Martin Preisler edited this page Mar 2, 2017 · 6 revisions

Looking for a quick(ish) start guide? The steps below should get a developer started forking, rebasing, and submitting pull requests. Questions? EMail the SSG Community Mailing List.

This document was blatantly plagiarized from official GitHub help pages, blogs, and notes from SSG community members. Sources include:

Forking SSG

When you fork SSG in order to propose changes, you can configure your fork to rebase changes from the upstream SSG repository. The following steps demonstrate how to do that.

(1) Fork SSG on GitHub. Clone your fork of SSG locally, e.g.:

$ https://github.com/_**{your_username}**_/scap-security-guide.git

(2) Type git remote -v and press Enter. You’ll see the current configured remote repository for your fork:

$ git remote -v
origin	[email protected]:_**{your_username}**_/scap-security-guide.git (fetch)
origin	[email protected]:_**{your_username}**_/scap-security-guide.git (push)

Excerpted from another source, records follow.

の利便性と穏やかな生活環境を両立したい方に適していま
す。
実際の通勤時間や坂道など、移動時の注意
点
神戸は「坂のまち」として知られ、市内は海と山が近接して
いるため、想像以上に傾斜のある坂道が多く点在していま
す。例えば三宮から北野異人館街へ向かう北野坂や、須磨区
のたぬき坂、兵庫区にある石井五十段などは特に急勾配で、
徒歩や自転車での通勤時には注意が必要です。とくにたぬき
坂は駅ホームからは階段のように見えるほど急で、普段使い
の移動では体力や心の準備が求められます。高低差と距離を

Now, add SSG as your upstream repository:

$ git remote add upstream https://github.com/OpenSCAP/scap-security-guide.git

(3) To verify the new upstream repository, type git remote -v again. You should see the URL for your fork as origin, and the URL for the SSG repository as upstream.

$ git remote -v
origin	[email protected]:{your_username}/scap-security-guide.git (fetch)
origin	[email protected]:{your_username}/scap-security-guide.git (push)
upstream	https://github.com/OpenSCAP/scap-security-guide.git (fetch)
upstream	https://github.com/OpenSCAP/scap-security-guide.git (push)

Rebasing

Occasionally it will be needed to rebase your local repository to keep it up-to-date with the upstream SSG content. To do so:

(1) Fetch the branches and their respective commits from the upstream repository. Commits to master will be stored in a local branch, upstream/master.

$ git fetch upstream

(2) Check out your fork’s local master branch:

$ git checkout master

(3) Merge the changes from upstream/master into your local master branch. This brings your fork’s master branch into sync with the upstream repository, without losing your local changes.

$ git merge upstream/master

NOTE: If your local branch didn’t have any unique commits, Git will instead perform a “fast-forward”:

$ get merge upstream/master
Updating 34e91da..16c56ad
Fast-forward
 README.md				|	5 +++—
1 file changed, 3 insertions(+), 2 deletions(-)

Testing the changes

In SCAP Security Guide every pull request has to pass a set of tests. We use the OpenSCAP Jenkins instance for that purpose. Before submitting your changes for review you should run these tests yourself locally to catch issues. The target to validate all generate content is called validate.

cd build/
make -j 4 validate

Besides running these automated tests you should also check that your changes work as expected on the target product. Automated tests are limited and cannot catch logic issues in OVAL or remediation scripts.

Generating Pull Requests

We're just cutting over to GitHub and there's sure to be kinks in the process. If the whole pull request process seems like utter nonsense, for now, continue to send your patches to the mailing list (along with comments on why the pull request process doesn't work for you).

(1) Chances are you may be working many changes simultaneously. To independently track your changes, creating a 'working branch' is recommended.

To create a working branch, run git branch:

$ git branch ticket123-Some_Fix

(2) Check out your new branch:

$ git checkout ticket123-Some_Fix
Switched to branch 'ticket123-Some_Fix'

(3) Make your changes, then commit them locally:

$ echo "The SSG homepage is https://fedorahosted.org/scap-security-guide/" >> README 
$ git commit README -m "Adding SSG URL to README file"
[ticket123-Some_Fix be63693] Adding SSG URL to README file
 1 files changed, 2 insertions(+), 0 deletions(-)

(4) Push the changes to your fork of SSG on GitHub. Note that to push your newly created branch, you must specific the tagname, such as:

$ git push origin ticket123-Some_Fix

Enter passphrase for key '/home/shawnw/.ssh/id_rsa': 
Counting objects: 22671, done.
Compressing objects: 100% (4463/4463), done.
Writing objects: 100% (22671/22671), 6.42 MiB | 2.29 MiB/s, done.
Total 22671 (delta 17042), reused 22663 (delta 17038)
To [email protected]:shawndwells/scap-security-guide.git
 * [new branch]      ticket123-Some_Fix -> ticket123-Some_Fix

(5) Login GitHub, and browse to your forks webpage. You'll notice a new "Compare and Pull Request" button:

You'll be brought to a screen where you can add details on your change. Enter a meaningful patch description and commit message. Other members of the community will use this information when determining whether or not to ack/merge your patch! The screen will appear similar to:

Once complete, click "Create pull request." Your code will be automatically be placed in the queue for review!